(Stored entries)
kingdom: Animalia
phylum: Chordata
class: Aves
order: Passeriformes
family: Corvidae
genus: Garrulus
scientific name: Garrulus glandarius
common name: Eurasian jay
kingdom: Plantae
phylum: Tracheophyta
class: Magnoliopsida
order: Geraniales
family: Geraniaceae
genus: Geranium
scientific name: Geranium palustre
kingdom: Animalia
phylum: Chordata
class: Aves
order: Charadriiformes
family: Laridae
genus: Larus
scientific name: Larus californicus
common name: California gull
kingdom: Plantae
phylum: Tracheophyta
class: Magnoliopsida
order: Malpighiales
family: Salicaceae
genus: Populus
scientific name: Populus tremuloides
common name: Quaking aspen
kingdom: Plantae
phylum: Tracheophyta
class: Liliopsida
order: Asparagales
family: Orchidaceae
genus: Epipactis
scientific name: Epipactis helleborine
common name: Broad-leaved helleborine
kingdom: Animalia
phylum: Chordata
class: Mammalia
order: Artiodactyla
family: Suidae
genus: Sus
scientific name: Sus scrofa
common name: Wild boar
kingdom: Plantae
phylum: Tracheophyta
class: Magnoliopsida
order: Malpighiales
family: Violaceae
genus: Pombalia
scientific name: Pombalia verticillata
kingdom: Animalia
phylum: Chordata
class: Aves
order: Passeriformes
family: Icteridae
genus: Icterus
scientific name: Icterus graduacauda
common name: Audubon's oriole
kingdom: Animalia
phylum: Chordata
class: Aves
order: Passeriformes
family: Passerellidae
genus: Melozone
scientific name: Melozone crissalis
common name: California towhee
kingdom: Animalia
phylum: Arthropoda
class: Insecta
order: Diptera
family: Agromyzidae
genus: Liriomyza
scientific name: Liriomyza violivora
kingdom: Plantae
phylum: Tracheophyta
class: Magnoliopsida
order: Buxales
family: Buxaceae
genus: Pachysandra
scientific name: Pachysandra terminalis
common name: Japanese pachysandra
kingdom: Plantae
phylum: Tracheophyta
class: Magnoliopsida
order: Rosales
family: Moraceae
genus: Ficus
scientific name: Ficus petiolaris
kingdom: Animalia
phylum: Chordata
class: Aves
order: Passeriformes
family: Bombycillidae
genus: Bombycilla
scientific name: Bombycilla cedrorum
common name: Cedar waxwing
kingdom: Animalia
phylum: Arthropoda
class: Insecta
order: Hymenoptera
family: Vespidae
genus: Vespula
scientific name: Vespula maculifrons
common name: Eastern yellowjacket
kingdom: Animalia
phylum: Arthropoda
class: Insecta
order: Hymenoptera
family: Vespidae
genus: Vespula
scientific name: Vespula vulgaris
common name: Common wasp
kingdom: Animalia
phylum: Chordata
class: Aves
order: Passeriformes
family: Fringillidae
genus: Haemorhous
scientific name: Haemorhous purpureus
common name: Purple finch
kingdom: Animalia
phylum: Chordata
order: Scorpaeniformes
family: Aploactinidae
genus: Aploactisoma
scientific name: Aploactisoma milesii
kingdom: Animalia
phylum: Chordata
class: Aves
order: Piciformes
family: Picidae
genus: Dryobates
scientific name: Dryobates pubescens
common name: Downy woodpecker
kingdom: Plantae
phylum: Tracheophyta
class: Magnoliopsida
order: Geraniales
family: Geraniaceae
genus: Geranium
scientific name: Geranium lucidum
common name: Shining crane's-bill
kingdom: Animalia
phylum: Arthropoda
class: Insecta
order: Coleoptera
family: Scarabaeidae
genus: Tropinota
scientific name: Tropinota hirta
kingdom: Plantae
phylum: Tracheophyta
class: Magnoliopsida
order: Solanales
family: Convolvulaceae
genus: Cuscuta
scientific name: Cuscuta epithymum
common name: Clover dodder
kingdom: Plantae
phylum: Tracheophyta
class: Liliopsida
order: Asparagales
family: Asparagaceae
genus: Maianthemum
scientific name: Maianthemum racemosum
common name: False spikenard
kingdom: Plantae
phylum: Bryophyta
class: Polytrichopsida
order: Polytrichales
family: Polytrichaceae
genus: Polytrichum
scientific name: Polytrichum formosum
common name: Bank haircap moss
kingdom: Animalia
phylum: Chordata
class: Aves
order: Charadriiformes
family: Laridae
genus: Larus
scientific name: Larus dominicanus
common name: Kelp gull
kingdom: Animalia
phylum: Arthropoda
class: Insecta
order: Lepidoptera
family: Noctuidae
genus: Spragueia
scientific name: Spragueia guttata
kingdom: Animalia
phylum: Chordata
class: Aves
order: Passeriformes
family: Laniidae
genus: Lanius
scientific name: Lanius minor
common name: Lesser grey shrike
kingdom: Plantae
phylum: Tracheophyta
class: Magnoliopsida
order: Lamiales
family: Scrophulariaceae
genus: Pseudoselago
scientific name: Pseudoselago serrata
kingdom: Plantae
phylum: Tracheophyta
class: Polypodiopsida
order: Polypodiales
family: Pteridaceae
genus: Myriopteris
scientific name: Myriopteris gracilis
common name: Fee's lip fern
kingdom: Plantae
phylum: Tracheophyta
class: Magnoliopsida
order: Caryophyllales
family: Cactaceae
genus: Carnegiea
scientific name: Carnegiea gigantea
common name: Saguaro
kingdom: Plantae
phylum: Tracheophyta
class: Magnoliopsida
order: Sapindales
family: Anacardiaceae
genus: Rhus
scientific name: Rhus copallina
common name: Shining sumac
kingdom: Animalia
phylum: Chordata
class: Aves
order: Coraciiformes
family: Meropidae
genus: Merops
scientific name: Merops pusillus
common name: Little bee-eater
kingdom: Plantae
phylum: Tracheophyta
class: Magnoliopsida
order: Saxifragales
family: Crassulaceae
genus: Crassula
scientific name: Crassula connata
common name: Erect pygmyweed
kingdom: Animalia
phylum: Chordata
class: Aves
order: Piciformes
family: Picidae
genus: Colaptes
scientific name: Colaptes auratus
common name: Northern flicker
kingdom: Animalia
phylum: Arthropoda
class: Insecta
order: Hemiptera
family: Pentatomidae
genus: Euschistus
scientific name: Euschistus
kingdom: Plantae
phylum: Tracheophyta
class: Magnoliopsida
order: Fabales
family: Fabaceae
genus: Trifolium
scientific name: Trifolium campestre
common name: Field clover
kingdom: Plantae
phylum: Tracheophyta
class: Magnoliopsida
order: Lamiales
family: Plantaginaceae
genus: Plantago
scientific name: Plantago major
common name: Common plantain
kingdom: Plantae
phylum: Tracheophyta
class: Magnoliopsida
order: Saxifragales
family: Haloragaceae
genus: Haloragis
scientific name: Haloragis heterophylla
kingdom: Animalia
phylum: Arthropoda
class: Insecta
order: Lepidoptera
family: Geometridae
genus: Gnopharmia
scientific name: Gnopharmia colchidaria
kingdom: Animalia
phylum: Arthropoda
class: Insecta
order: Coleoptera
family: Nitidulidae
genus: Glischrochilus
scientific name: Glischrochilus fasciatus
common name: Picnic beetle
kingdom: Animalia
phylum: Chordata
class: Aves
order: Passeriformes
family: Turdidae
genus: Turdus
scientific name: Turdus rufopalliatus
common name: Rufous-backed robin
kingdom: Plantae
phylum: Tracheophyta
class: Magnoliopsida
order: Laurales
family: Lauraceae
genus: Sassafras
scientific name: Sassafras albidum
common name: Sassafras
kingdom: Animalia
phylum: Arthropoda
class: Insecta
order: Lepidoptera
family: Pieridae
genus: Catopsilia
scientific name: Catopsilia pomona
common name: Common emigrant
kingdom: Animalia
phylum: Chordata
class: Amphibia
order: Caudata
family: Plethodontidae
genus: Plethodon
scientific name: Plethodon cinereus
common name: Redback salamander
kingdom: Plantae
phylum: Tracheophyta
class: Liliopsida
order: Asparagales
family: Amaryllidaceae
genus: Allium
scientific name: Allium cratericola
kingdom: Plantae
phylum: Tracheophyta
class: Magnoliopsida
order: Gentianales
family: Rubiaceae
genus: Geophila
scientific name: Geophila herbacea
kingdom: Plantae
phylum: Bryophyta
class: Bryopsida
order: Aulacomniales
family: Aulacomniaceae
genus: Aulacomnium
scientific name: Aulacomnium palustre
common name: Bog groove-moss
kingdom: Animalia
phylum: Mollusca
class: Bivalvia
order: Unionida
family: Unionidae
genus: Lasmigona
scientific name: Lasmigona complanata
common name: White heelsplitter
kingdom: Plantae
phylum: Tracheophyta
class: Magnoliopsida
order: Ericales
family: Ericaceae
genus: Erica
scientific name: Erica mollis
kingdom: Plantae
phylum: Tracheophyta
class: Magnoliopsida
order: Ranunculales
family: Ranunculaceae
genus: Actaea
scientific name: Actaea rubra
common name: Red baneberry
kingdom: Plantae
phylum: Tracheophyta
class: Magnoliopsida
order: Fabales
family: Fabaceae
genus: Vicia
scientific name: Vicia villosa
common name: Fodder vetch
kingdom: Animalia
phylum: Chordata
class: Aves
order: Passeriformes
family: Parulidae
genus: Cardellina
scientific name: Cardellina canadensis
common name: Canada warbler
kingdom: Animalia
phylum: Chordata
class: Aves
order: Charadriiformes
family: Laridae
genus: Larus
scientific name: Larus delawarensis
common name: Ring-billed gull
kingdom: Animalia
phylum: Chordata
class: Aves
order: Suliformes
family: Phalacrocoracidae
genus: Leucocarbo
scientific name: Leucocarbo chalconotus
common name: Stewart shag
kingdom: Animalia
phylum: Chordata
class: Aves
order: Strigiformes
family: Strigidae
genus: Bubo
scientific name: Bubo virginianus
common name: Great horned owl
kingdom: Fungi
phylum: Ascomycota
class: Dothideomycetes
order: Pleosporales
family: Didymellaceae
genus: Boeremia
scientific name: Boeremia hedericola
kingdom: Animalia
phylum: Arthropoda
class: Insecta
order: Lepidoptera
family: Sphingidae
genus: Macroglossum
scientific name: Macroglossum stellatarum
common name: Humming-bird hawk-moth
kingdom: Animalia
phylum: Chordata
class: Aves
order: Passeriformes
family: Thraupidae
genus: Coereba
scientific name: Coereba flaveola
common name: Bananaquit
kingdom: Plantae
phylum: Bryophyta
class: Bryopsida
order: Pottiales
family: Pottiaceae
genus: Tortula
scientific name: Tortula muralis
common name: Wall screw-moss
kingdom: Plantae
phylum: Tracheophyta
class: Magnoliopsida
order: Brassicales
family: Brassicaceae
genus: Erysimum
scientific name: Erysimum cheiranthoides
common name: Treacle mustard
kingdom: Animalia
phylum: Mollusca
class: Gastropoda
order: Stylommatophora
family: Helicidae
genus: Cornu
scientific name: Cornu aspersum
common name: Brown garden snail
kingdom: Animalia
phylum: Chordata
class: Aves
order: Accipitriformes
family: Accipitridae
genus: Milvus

YOUR TASK: Rewrite the stretch of the listing from the line containing "genus: Ficus" through the line containing "common name: Purple finch", switching every "phylum" to "division" and leaving everything else unchanged.

SOLUTION FOR THIS PROBLEM:
genus: Ficus
scientific name: Ficus petiolaris
kingdom: Animalia
division: Chordata
class: Aves
order: Passeriformes
family: Bombycillidae
genus: Bombycilla
scientific name: Bombycilla cedrorum
common name: Cedar waxwing
kingdom: Animalia
division: Arthropoda
class: Insecta
order: Hymenoptera
family: Vespidae
genus: Vespula
scientific name: Vespula maculifrons
common name: Eastern yellowjacket
kingdom: Animalia
division: Arthropoda
class: Insecta
order: Hymenoptera
family: Vespidae
genus: Vespula
scientific name: Vespula vulgaris
common name: Common wasp
kingdom: Animalia
division: Chordata
class: Aves
order: Passeriformes
family: Fringillidae
genus: Haemorhous
scientific name: Haemorhous purpureus
common name: Purple finch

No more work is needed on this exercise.